A hora e a vez das favelas

Por Bruna Ventura

Líder do AfroReggae, ONG referência no trabalho social com jovens carentes de diversas comunidades da capital fluminense, José Junior participou do encontro “Comunicando a Favela”, realizado na Escola de Comunicação da Universidade Federal do Rio de Janeiro (UFRJ), no dia 21 de março. O apresentador do programa de TV Conexões Urbanas e diretor do reality show Papo de Polícia debateu temas como cultura da favela, processo de ocupação dos territórios pelas Unidades de Polícia Pacificadora (UPPs), mediação de conflitos e iniciativas voltadas para a ressocialização de ex-presidiários e ex-traficantes.


Crédito: Grupo Cultural AfroReggae

Entre os projetos mais polêmicos encabeçados por Júnior está o que prevê anistia aos traficantes que desejam sair da criminalidade e conseguir um emprego. “Não significa dizer que eles não cumprirão pena alguma, cada caso deve ser analisado”, explica Junior. “O crime hoje não é mais rentável como era no passado e é muito mais genocida. Pode perguntar a qualquer um desses rapazes que largaram a criminalidade e hoje trabalham no AfroReggae e vocês verão que a vida deles melhorou e que eles conhecem muitos outros que gostariam de fazer o mesmo”, completou, ressaltando que a ONG já ajudou na contratação de duas mil pessoas, 900 delas ex-traficantes e ex-presidiários.

Sobre as UPPs, Junior afirmou: “As Unidades não são responsáveis pela falta de infraestrutura das comunidades. Isso é uma atribuição do Estado, dos programas sociais como o PAC – Programa de Aceleração do Crescimento – e, na falta destes, das ONGs.

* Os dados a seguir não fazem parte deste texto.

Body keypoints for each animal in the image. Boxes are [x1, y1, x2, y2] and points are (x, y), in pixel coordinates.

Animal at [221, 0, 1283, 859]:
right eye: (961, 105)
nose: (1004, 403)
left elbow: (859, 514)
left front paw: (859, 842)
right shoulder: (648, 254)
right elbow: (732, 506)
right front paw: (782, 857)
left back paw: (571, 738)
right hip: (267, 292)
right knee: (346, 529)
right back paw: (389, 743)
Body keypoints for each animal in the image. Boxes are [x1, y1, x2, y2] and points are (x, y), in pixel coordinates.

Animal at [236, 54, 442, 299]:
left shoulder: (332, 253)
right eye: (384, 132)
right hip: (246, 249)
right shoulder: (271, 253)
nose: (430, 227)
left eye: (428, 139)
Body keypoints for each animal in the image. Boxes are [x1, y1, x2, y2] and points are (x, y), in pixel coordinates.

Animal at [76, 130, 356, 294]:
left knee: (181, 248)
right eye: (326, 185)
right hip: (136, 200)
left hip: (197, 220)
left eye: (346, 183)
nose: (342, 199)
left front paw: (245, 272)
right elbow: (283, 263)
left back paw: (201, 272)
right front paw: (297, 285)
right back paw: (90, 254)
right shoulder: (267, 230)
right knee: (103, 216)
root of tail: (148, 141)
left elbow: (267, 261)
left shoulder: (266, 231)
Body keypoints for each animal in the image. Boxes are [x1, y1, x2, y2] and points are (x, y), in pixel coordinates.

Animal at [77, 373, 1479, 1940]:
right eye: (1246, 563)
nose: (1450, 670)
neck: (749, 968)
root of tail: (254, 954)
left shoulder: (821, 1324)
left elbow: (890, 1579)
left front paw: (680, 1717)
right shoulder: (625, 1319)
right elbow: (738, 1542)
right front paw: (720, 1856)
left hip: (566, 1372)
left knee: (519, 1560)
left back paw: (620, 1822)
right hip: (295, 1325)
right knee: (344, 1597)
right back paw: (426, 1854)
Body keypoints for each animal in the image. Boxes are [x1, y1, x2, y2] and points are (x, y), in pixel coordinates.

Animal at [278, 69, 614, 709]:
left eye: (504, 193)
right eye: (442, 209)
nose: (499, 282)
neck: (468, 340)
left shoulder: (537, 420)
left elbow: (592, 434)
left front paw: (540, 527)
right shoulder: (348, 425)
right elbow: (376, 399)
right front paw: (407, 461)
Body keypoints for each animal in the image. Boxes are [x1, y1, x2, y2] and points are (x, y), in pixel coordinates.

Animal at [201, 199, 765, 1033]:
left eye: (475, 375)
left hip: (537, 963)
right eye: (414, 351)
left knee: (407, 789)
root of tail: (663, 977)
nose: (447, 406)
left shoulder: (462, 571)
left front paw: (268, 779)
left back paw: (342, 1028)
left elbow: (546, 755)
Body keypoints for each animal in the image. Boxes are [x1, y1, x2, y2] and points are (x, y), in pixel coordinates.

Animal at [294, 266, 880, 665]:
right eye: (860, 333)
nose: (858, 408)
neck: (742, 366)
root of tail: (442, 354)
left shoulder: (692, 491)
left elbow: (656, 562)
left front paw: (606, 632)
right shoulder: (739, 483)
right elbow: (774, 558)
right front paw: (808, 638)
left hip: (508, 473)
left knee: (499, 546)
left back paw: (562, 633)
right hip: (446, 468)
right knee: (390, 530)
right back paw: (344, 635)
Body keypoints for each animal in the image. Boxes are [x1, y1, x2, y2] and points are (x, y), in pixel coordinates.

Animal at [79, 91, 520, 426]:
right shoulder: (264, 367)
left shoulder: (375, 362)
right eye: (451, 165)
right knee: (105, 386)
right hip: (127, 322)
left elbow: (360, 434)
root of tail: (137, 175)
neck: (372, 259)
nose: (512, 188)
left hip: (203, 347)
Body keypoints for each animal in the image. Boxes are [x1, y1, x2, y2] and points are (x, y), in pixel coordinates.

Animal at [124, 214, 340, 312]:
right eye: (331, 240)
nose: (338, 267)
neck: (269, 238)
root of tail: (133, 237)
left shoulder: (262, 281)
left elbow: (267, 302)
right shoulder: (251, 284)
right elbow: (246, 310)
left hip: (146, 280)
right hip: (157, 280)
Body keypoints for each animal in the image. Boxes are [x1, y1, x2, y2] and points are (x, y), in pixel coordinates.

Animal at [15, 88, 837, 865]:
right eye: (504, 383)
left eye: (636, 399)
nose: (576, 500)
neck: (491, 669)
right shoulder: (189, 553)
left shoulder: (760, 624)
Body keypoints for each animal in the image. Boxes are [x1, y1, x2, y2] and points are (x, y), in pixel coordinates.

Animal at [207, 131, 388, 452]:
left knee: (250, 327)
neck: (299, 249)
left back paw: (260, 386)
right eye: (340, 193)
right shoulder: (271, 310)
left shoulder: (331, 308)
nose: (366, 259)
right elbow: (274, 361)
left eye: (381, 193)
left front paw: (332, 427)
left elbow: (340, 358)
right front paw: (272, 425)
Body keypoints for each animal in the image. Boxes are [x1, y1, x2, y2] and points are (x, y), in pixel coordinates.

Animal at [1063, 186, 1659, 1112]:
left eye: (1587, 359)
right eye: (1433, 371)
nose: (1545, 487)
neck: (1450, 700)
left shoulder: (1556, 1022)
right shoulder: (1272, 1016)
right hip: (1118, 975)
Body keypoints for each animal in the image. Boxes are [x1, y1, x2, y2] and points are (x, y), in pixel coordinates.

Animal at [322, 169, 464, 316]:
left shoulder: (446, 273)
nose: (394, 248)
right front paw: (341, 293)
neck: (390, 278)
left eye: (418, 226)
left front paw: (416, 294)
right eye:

O gestor de segurança não pode ser considerado um gestor da comunidade”. Para ele, um líder comunitário, eleito pela maioria dos moradores, é quem deve exercer esse papel. “Além disso, para que exista diálogo, também é necessário que um porta-voz da comunidade possua um cargo em alguma das secretarias do governo”, acrescentou.

O problema, segundo ele, é que o mercado tem mais interesse em estar presente nas favelas do que o próprio governo. “No dia seguinte à ocupação do Alemão, já havia antenas de TV por assinatura no telhado das casas. Mas não havia novos postos de saúde, novas escolas, novos centros culturais”, criticou. Outra questão que recebe pouca atenção do Estado e da mídia é o deslocamento de traficantes para outras áreas do Rio de Janeiro. Após a ocupação, locais como Macaé, São Gonçalo e Campo Grande foram alvo de fugitivos. “Por mais que as autoridades neguem, está havendo uma migração de bandidos. Infelizmente, a questão só ganha visibilidade quando acontece na Zona Sul. O próprio Morro do Cantagalo só é um ‘shopping de ONGs’ porque está ao lado de Ipanema”, lamentou.

Já sobre o temor de que os investimentos no Rio de Janeiro estejam atrelados aos grandes eventos previstos para a cidade – Copa do Mundo e Jogos Olímpicos – Junior se mostrou otimista. “A UPP não tem mais volta, mesmo depois de 2016, acredito que exista continuidade de políticas voltadas para as comunidades”, afirmou. “Acho fundamental aproveitarmos esse momento em que o Rio é a bola da vez, tem recebido mais investimentos, foi notado até por Hollywood”, lembrou.

Entretanto, o líder comunitário ressaltou que a imagem da favela continua atrelada à violência. “Para a grande mídia, a favela ainda é um produto e, se não houver violência, não há sucesso e não há lucro”, disse. “Esse é um universo que ainda não foi sistematizado, é blindado. Só agora estamos começando a nos relacionar e a transitar por diferentes meios, como universidades, empresas, televisão”.

Ivana Bentes, diretora do Curso de Comunicação da UFRJ e coordenadora do evento, ressaltou a importância da periferia para a cidade: “Essa é a vitrine do Rio para o mundo. O que atraiu os olhares de fora foi o samba, o morro, o futebol, e não a classe média”, concluiu.